A top conservative publication published a column on Wednesday advising young white children to stay away from black people, despite firing a columnist roughly a year ago for writing a very similar piece in a different publication.
Victor Davis Hanson, a scholar of military history and longtime National Reviewforeign affairs columnist, has a habit of dipping his toes into racially uncomfortable water. In a past column, for example, Hanson accused President Obama ofattempting to victimize white people for political gain.
His column today, however, directly echoes the now-infamous piece by self-described “race-realist” John Derbyshire that National Review deemed a firing offense. Derbyshire’s TakiMag piece, the conceit of which was that the author was giving a white equivalent of “The Talk” that black parents give their children about racism, included gems like “avoid concentrations of blacks not all known to you personally,” “stay out of heavily black neighborhoods,” and “if accosted by a strange black in the street, smile and say something polite but keep moving.”
The thrust of Hanson’s argument — black men are criminals and you should stay away from them, my son — is largely indistinguishable from Derbyshire’s. “Be careful if a group of black youths approaches you,” Hanson quoted his father as saying before a move to San Francisco. “After some first-hand episodes with young African-American males,” he continued, “I offered a similar lecture to my own son.”

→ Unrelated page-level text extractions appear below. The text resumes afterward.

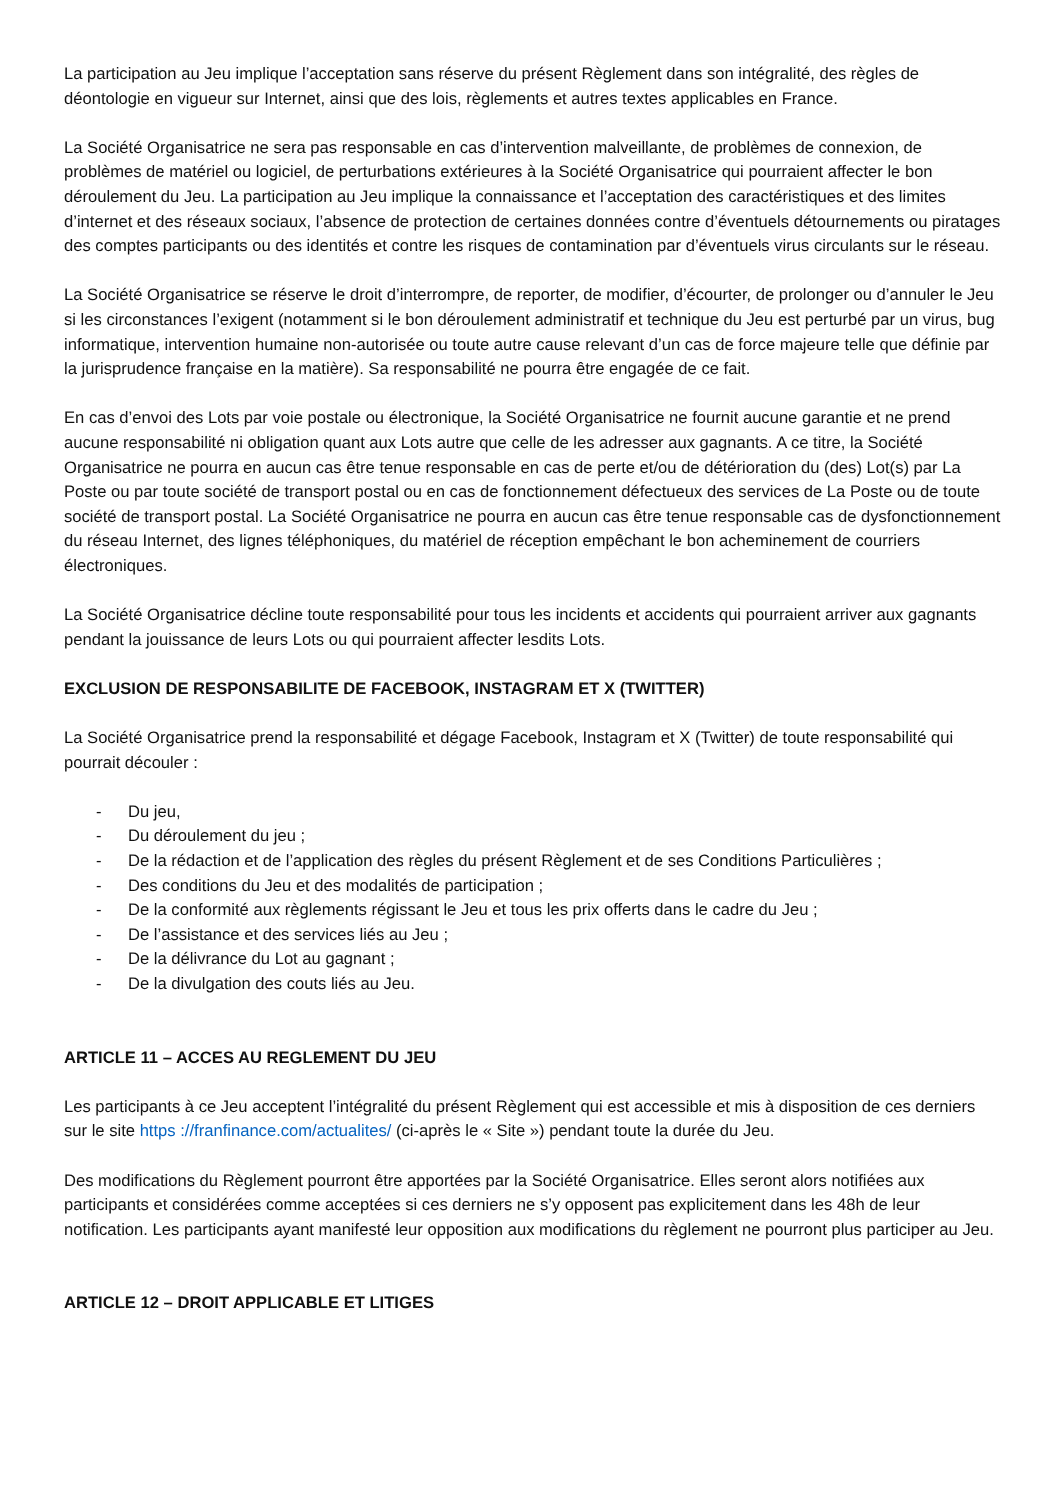La participation au Jeu implique l’acceptation sans réserve du présent Règlement dans son intégralité, des règles de déontologie en vigueur sur Internet, ainsi que des lois, règlements et autres textes applicables en France.
La Société Organisatrice ne sera pas responsable en cas d’intervention malveillante, de problèmes de connexion, de problèmes de matériel ou logiciel, de perturbations extérieures à la Société Organisatrice qui pourraient affecter le bon déroulement du Jeu. La participation au Jeu implique la connaissance et l’acceptation des caractéristiques et des limites d’internet et des réseaux sociaux, l’absence de protection de certaines données contre d’éventuels détournements ou piratages des comptes participants ou des identités et contre les risques de contamination par d’éventuels virus circulants sur le réseau.
La Société Organisatrice se réserve le droit d’interrompre, de reporter, de modifier, d’écourter, de prolonger ou d’annuler le Jeu si les circonstances l’exigent (notamment si le bon déroulement administratif et technique du Jeu est perturbé par un virus, bug informatique, intervention humaine non-autorisée ou toute autre cause relevant d’un cas de force majeure telle que définie par la jurisprudence française en la matière). Sa responsabilité ne pourra être engagée de ce fait.
En cas d’envoi des Lots par voie postale ou électronique, la Société Organisatrice ne fournit aucune garantie et ne prend aucune responsabilité ni obligation quant aux Lots autre que celle de les adresser aux gagnants. A ce titre, la Société Organisatrice ne pourra en aucun cas être tenue responsable en cas de perte et/ou de détérioration du (des) Lot(s) par La Poste ou par toute société de transport postal ou en cas de fonctionnement défectueux des services de La Poste ou de toute société de transport postal. La Société Organisatrice ne pourra en aucun cas être tenue responsable cas de dysfonctionnement du réseau Internet, des lignes téléphoniques, du matériel de réception empêchant le bon acheminement de courriers électroniques.
La Société Organisatrice décline toute responsabilité pour tous les incidents et accidents qui pourraient arriver aux gagnants pendant la jouissance de leurs Lots ou qui pourraient affecter lesdits Lots.
EXCLUSION DE RESPONSABILITE DE FACEBOOK, INSTAGRAM ET X (TWITTER)
La Société Organisatrice prend la responsabilité et dégage Facebook, Instagram et X (Twitter) de toute responsabilité qui pourrait découler :
- Du jeu,
- Du déroulement du jeu ;
- De la rédaction et de l’application des règles du présent Règlement et de ses Conditions Particulières ;
- Des conditions du Jeu et des modalités de participation ;
- De la conformité aux règlements régissant le Jeu et tous les prix offerts dans le cadre du Jeu ;
- De l’assistance et des services liés au Jeu ;
- De la délivrance du Lot au gagnant ;
- De la divulgation des couts liés au Jeu.
ARTICLE 11 – ACCES AU REGLEMENT DU JEU
Les participants à ce Jeu acceptent l’intégralité du présent Règlement qui est accessible et mis à disposition de ces derniers sur le site https ://franfinance.com/actualites/ (ci-après le « Site ») pendant toute la durée du Jeu.
Des modifications du Règlement pourront être apportées par la Société Organisatrice. Elles seront alors notifiées aux participants et considérées comme acceptées si ces derniers ne s’y opposent pas explicitement dans les 48h de leur notification. Les participants ayant manifesté leur opposition aux modifications du règlement ne pourront plus participer au Jeu.
ARTICLE 12 – DROIT APPLICABLE ET LITIGES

Hanson’s piece included some weak caveats seemingly aimed at distinguishing himself from Derbyshire. “Note what [my father] did not say to me. He did not employ language like ‘typical black person.’ He did not advise extra caution about black women, the elderly, or the very young…In other words, the advice was not about race per se, but instead about the tendency of males of one particular age and race to commit an inordinate amount of violent crime.”
This is bollocks. Hanson, like innumerates Richard Cohen and Kathleen Parker before him, is relying on a common mathematical fallacy, called the base rate error, to draw fictitious conclusions about the danger posed by black men. Even if black men are more likely to be violent, and that’s a big if, it still doesn’t follow that all others should avoid them: because the absolute rate of crime is extremely low, any individual black man is almost certainly not going to be a criminal. But, as Ta-Nehisi Coates puts it in a sterling critique of Hanson, “one of the effects of racism is its tendency to justify stupidity.”
The point, then, is that any supposed difference between Hanson and Derbyshire is a smokescreen. Both improperly manipulate crime statistics to make incorrect generalizations about the criminality of entire groups of people based largely on the color of their skin. The fact that Derbyshire is blunter about it makes no substantive difference.
When National Review editor Rich Lowry dismissed Derbyshire, he wrote that Derbyshire was advancing views with which “we’d never associate ourselves.” But Wednesday morning, they did just that.